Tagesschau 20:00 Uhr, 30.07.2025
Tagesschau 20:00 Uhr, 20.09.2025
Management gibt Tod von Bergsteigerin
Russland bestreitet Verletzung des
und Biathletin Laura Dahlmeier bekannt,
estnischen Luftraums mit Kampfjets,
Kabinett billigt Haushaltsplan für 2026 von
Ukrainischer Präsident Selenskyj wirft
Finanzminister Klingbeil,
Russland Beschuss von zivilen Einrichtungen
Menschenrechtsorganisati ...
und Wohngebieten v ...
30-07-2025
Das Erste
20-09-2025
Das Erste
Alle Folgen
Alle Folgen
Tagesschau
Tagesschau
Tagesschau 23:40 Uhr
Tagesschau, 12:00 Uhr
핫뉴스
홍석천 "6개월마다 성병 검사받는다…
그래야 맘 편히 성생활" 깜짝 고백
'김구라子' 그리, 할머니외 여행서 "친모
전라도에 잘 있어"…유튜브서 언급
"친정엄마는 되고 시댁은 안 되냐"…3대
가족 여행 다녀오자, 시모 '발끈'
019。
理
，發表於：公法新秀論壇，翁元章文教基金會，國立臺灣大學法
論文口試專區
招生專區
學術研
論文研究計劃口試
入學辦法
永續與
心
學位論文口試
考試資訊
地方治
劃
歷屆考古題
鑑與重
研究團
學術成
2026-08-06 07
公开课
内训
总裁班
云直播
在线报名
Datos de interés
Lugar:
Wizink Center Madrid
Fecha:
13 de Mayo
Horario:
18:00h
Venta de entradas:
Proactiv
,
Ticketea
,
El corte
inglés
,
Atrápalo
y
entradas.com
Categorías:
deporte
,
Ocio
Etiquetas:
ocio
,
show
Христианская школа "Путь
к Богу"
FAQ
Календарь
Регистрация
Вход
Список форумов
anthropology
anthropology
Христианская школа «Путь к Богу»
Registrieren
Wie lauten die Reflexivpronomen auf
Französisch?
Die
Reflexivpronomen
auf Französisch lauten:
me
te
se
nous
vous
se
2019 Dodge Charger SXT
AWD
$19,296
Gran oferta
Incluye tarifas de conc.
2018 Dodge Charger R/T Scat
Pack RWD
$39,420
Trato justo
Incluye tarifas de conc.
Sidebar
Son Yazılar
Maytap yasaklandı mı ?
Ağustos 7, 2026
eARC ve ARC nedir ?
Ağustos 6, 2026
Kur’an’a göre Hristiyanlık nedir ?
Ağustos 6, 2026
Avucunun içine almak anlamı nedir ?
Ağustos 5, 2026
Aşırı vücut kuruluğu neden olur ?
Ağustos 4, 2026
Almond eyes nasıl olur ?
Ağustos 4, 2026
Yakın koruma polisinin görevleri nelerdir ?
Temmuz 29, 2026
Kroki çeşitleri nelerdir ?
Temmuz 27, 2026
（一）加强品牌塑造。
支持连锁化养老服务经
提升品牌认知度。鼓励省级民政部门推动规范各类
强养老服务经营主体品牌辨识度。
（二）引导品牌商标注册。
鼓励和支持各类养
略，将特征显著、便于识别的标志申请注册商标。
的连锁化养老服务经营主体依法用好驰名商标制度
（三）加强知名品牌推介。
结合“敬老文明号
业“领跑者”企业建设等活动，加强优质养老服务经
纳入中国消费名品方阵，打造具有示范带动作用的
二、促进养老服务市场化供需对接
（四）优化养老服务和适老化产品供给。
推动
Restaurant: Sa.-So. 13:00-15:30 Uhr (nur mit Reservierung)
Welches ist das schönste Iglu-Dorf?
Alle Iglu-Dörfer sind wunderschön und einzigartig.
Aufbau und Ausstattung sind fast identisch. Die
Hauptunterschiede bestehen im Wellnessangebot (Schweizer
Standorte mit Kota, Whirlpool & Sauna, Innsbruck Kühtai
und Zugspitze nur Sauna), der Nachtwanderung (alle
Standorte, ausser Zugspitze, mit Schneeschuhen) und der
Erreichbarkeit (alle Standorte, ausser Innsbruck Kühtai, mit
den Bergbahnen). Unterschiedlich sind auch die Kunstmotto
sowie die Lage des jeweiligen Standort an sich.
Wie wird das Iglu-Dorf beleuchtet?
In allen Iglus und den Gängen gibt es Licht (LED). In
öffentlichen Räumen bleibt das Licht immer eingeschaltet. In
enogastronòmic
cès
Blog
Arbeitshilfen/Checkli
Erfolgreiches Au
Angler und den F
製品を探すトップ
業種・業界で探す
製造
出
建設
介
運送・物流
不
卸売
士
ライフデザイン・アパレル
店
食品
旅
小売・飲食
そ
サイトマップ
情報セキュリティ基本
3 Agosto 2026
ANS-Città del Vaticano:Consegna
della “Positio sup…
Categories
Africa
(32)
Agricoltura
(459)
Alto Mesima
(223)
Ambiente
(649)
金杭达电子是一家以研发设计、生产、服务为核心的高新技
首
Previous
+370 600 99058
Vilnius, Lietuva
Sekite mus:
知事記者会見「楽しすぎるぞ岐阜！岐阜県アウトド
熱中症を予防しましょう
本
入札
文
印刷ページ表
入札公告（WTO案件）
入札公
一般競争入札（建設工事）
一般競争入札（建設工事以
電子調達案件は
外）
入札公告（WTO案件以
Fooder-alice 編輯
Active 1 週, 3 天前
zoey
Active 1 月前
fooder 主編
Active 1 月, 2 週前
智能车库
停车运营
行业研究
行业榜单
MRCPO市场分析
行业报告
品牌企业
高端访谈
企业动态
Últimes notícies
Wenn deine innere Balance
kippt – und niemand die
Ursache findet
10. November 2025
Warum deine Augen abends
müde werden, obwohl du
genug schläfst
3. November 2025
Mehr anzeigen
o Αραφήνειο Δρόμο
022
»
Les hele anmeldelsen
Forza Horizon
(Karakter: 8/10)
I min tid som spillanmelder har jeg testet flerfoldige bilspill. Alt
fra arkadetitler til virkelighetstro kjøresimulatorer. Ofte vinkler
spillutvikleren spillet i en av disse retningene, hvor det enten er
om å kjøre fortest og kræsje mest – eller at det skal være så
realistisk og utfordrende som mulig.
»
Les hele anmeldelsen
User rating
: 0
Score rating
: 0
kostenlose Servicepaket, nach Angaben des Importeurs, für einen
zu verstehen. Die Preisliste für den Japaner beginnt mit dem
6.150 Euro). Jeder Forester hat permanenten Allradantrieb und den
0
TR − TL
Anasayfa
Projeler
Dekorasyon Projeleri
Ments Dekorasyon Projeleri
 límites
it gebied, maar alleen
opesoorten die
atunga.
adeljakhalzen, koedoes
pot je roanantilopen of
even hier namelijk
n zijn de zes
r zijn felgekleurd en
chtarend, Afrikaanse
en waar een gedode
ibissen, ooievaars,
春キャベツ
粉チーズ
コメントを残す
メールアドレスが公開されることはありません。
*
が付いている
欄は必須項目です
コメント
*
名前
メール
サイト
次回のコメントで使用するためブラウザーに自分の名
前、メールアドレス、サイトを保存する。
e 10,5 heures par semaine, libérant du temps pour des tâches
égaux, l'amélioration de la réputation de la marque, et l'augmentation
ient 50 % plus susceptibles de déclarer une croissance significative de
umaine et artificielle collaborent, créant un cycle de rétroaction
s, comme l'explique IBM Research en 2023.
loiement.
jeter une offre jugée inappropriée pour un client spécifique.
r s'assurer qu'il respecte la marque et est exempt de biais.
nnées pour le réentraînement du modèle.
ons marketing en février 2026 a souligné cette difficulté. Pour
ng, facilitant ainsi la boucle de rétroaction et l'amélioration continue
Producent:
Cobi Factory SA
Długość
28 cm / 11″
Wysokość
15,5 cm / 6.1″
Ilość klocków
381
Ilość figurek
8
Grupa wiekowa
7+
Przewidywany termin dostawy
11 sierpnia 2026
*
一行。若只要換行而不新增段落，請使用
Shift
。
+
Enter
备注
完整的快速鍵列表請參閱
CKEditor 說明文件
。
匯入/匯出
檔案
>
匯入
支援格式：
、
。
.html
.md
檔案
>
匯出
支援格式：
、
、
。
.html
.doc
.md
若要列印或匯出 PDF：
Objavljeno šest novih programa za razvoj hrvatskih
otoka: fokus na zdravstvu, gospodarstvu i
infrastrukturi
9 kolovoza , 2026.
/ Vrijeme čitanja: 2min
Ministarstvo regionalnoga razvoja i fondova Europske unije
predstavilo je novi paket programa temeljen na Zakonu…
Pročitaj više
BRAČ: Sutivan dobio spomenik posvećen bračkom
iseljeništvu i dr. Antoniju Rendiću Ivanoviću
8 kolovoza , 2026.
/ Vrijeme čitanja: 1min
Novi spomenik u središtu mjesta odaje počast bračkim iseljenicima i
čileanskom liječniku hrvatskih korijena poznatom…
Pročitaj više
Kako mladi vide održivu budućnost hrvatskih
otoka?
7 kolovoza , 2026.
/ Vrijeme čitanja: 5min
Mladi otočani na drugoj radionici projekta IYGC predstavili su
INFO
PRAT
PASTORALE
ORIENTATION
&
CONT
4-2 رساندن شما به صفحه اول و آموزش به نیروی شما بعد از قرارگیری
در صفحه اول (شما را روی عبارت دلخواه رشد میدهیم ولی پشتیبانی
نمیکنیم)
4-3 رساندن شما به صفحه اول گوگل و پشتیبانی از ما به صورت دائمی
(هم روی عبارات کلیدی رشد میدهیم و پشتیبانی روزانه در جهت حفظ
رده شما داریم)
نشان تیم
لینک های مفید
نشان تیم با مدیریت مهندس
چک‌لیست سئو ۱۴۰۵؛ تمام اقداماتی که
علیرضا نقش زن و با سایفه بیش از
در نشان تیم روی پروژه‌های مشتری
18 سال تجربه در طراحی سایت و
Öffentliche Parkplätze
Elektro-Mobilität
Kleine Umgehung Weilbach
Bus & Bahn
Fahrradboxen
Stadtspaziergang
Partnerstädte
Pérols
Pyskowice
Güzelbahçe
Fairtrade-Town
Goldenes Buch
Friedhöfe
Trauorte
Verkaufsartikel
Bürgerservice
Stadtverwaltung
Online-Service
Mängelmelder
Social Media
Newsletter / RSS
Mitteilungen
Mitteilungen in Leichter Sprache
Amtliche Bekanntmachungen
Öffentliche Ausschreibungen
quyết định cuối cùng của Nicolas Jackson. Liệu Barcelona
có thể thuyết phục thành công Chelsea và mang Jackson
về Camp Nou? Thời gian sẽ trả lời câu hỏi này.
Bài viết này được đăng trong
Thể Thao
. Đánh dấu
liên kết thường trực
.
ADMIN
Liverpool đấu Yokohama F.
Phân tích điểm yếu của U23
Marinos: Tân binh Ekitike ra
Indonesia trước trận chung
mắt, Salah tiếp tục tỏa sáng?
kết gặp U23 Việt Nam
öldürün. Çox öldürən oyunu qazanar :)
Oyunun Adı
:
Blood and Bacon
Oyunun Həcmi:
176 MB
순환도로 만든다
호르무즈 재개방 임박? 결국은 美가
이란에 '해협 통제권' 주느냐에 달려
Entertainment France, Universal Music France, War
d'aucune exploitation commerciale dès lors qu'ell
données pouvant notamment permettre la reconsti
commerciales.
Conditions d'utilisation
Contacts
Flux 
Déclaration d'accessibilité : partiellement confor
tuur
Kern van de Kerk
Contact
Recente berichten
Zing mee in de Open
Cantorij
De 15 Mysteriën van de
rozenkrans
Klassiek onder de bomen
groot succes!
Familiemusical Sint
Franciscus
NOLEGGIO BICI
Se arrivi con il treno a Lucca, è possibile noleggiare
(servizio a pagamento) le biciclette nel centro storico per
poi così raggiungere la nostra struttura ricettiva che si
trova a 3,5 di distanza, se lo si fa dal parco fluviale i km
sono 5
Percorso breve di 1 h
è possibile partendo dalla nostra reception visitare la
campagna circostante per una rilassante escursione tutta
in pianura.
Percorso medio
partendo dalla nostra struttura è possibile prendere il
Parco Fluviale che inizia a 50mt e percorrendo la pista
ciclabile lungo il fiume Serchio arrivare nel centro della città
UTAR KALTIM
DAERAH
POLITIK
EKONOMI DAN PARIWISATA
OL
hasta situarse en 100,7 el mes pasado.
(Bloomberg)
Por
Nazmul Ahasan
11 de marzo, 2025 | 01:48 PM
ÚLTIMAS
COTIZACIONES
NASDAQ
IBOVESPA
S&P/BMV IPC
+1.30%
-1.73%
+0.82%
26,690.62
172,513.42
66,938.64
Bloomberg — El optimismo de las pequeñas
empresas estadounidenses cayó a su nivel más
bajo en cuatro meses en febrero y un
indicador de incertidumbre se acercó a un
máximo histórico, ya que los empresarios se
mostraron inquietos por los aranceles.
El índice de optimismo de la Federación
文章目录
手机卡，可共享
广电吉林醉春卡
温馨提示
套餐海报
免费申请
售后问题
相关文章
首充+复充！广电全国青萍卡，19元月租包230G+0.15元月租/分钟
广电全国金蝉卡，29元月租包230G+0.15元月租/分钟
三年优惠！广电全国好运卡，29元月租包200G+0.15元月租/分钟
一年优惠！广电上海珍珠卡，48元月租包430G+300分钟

^^^^

Would you please return all lines of the data that include the word "struttura"?

poi così raggiungere la nostra struttura ricettiva che si
partendo dalla nostra struttura è possibile prendere il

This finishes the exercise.